The thief nodded. She held back a grin until the watcher melted away into a gray mist that dispersed before her eyes. All pain was now gone from her body, which hummed and thrummed with the power of transformation.
Of course she thought of all the little, agile creatures she could transform herself into so that she sneak into the richest of castles and carry away gems one by one. Perhaps, once her task was complete, the watcher would let her keep the power. Perhaps she could make a suitable bargain, like promising to give a greater portion of her pilfered goods to the poor and the helpless than she already did (when it suited her to do so).
She looked at the shimmering black feather that lay upon her bed without making the slightest dent, and she knew exactly how she would lift it.
By the route that the watcher had given her, it would only take her two days to reach the gates of the afterworld, provided she did not meet with any major mishaps. So she had an entire day to figure out how to lift and carry the soul.
The thief peered at the feather. It was an amusing and ironic disguise, considering something as weighty as a soul should probably be shaped like a bar of metal.
The only way to lift something so heavy was to become stronger, and the only way to become stronger, was to become bigger. The thief called upon her power of transformation and she made herself grow bigger and bigger. Each time she grew, she tried to lift the feather. And each time, she failed to budge it or nudge it even a little. She grew so big that she feared she would not fit through the doors of her secluded cottage, so she went outside. She stood outside the open window to her bedchamber. As long as her hand could fit through the window and reach the feather, she could keep growing, and she did. She reached through the window, growing as she did, until she was a giant, and the fingers of her hand were too big to grip the feather. So she tried to lift the bed. But she could not.
“What are you doing?” someone asked.
The thief was startled and she knocked over a number of things in her bedchamber as she drew her hand and arm out of the window. She turned slowly, for she was too big to turn quickly, and spotted a small man standing just beside her.
The thief shrunk herself back to her normal size, watching the man.
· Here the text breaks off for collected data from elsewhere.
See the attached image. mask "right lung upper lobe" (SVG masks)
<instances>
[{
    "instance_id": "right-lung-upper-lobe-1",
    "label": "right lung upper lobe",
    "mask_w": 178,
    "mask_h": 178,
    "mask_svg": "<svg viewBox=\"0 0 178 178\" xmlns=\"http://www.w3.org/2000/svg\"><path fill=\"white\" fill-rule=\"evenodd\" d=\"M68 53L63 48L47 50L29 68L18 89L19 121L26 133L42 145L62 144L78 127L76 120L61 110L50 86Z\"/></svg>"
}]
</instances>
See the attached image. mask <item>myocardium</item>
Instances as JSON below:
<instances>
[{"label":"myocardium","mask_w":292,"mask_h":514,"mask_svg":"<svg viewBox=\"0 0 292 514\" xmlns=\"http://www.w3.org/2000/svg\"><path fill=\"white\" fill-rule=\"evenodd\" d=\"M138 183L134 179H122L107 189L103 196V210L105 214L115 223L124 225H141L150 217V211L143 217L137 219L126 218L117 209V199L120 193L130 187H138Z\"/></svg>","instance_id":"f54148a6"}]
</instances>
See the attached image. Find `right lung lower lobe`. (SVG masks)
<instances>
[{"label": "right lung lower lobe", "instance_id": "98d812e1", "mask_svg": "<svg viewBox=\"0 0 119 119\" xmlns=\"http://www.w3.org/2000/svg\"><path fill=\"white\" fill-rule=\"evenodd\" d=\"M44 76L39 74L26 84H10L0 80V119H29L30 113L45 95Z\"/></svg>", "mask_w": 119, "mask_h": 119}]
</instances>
The man, dressed in a rich suit the color of eggplant and sporting two long pointed ears poking through thick tufts of black and silver hair, peered through the window.
“Is that a soul?” he asked. And his silver eyes glittered. He turned to her. “May I have it?”
The thief kicked herself for doing the first thing that the god had warned her against doing. For she had drawn attention to herself. And that attention, as misfortune would have it, was that of a fairy. She could offer him all the jewels and powers in the realm, and he would have refused them all. Nothing was as rare and precious to a fairy as that which they could never have, a soul.
For a moment, the thief considered letting the fairy try to lift the feather. Surely he would not be able to if she were not able to. But she was not confident or reckless enough to take that risk.
“You may not have it,” the thief said. “I am its guardian.”
“Then you shouldn’t leave it just lying around,” the fairy said as he leapt through the window before she could stop him.
With another leap, he was atop her bed. He reached for the feather and then found himself restrained.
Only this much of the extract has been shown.